• [What needs to be done]:
Report back every line of the entries that contains "none", exactly as written.

--- START ---

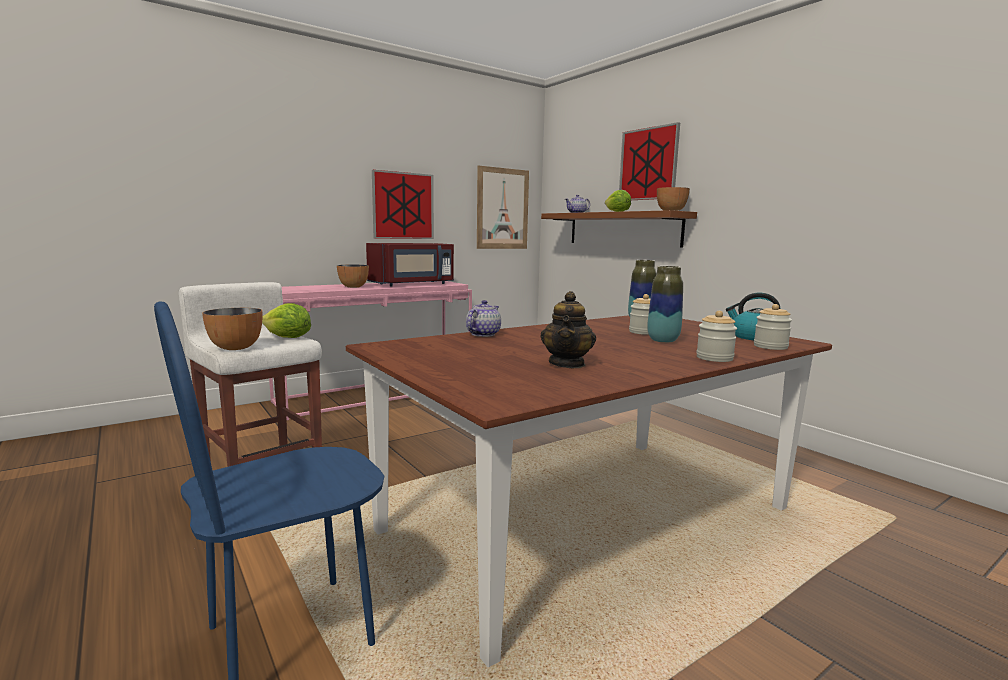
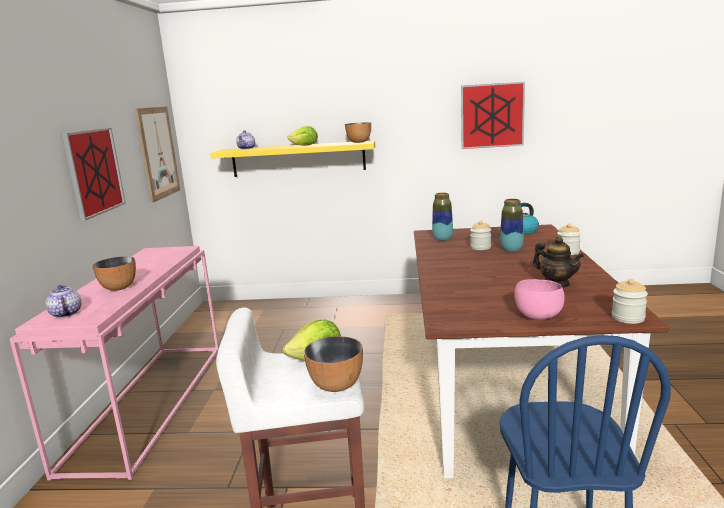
camera: 50 degrees left, 5 degrees up
(413, 284) = (152, 262): red microwave -> none
(437, 367) = (537, 316): none -> pink bowl
(483, 334) = (438, 285): teapot -> teapot (65, 314)
(622, 229) = (298, 159): brown shelf -> yellow shelf
(648, 164) = (318, 100): picture -> picture (492, 115)
(770, 346) = (549, 235): jar -> jar (628, 318)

--- END ---

• [Result of the exercise]:
(413, 284) = (152, 262): red microwave -> none
(437, 367) = (537, 316): none -> pink bowl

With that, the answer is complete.